Time Out of Joint – Belarusischer Literaturabend auf der EUTIM-Jahrestagung 2022

Photo: Fabian Erlenmaier

Am 16. September 2022 fand im Rahmen der EUTIM-Jahrestagung 2022 ein belarusischer Literaturabend mit den Autor:innen Alhierd Bacharevič, Julia Cimafiejeva, Artur Klinaŭ und dem Übersetzer Thomas Weiler statt.

Den Gesprächsbeiträgen der Autor:innen folgte eine angeregte Diskussion, die von Bohdan Tokarskyi (EUTIM, Universität Potsdam) in ukrainischer und englischer Sprache moderiert wurde. Dabei erwies sich neben der Wahl des Veranstaltungsorts, dem Einstein Forum Potsdam, auch die Einbettung der Abendveranstaltung in die literaturwissenschaftlich ausgerichtete EUTIM-Jahreskonferenz „Time Out of Joint: Literary (Re)Visions of Time in Eastern and Central Europe“ als geglückt, denn sie ermöglichte eine mehrsprachige und differenzierte Diskussion in vertrauter Atmosphäre. Auch Heiterkeiten hatten ihren Raum, etwa in Gestalt sogenannter Klinaŭscher Werbären (abgeleitet von Werwolf). Insgesamt erwies sich die Veranstaltung als erfreuliches Format literarischer Vermittlung und Debatte, das weiterverfolgt werden sollte.

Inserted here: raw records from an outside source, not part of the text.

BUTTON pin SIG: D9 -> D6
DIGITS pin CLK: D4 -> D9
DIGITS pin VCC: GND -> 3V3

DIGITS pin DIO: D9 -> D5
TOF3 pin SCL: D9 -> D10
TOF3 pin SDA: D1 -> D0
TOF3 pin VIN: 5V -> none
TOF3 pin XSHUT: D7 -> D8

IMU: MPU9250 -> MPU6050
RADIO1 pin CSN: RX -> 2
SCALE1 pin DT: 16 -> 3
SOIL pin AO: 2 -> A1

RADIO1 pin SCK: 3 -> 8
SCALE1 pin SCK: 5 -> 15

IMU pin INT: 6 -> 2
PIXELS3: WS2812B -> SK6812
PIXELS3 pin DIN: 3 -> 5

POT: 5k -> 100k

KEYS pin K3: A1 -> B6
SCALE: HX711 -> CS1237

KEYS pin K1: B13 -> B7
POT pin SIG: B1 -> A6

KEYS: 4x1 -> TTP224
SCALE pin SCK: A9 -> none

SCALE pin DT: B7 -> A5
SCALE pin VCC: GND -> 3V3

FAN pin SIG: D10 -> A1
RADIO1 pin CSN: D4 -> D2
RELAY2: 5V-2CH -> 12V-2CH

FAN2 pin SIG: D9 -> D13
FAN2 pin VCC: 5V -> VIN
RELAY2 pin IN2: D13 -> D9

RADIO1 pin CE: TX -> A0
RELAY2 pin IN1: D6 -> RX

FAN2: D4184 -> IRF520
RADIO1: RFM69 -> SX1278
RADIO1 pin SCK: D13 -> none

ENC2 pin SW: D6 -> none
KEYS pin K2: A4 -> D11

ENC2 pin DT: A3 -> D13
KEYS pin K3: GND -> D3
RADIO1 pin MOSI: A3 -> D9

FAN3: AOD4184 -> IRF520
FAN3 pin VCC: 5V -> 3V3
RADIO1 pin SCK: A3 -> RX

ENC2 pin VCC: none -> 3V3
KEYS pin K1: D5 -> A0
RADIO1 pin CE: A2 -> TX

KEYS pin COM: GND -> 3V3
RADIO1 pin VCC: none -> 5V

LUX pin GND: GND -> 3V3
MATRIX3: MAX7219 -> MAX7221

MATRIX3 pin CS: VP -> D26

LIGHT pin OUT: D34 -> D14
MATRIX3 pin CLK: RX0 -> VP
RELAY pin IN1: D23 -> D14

Da das Podium mit sehr unterschiedlichen Autor:innen besetzt war, konnte das Publikum auch inhaltlichen poetologischen Diskussionen zwischen den geladenen Schriftsteller:innen beiwohnen. Alhierd Bacharevič etwa, Plansprachenerfinder, Roman-Schriftsteller, Essayist und Dichter, Autor des in Belarus verbotenen Monumentalwerkes Сабакі Эўропы (Hunde Europas), bezog sich angeregt auf den Zeitlichkeitsbezug der Konferenz „Time Out of Joint“, welcher neben Eros und Thanatos auch in seinem literarischen Schaffen einen wichtigen Fluchtpunkt darstelle.

Die Poetin und Übersetzerin Julia Cimafiejeva (auf Deutsch erschien zuletzt ihr Gedichtband Zirkus), Mitbegründerin des Internet-Literaturmagazins PrajdziSvet beschäftige hingegen die Frage danach ‚Wie zu leben sei?‘, mit Bezug zu Motiven wie Schmerz und Raum. Erwähnenswert erscheint hierbei, dass die Eheleute Bacharevič und Cimafiejeva sich aktuell im österreichischen Exil ganz konkret und alltäglich mit der Frage des ÜberLebens auseinandersetzen. Und Artur Klinaŭ, Künstler, Architekt, Herausgeber der Zeitschrift pARTisan und Autor des Schelmenromans Schalom, aber auch des Aufklärungswerkes Minsk. Sonnenstadt der Träume – verwarf das Triadische zugunsten eines dualistischen Systems, dass aus Hinwendung zum Selbst des Autors und zur ihn umgebenden Umwelt bestünde.

Der belarusische Literatur-Abend im Einstein Forum veranschaulichte die gegenwärtige Relevanz belarusischer Perspektiven auf einen (inter)literarischen Diskurs, der heute zum festen Inventar der Literaturen der Welt gehört. Hervorzuheben ist auch die freundschaftliche Atmosphäre des vielstimmigen und multilingualen Abends. Augilejmu, amiloje komutika!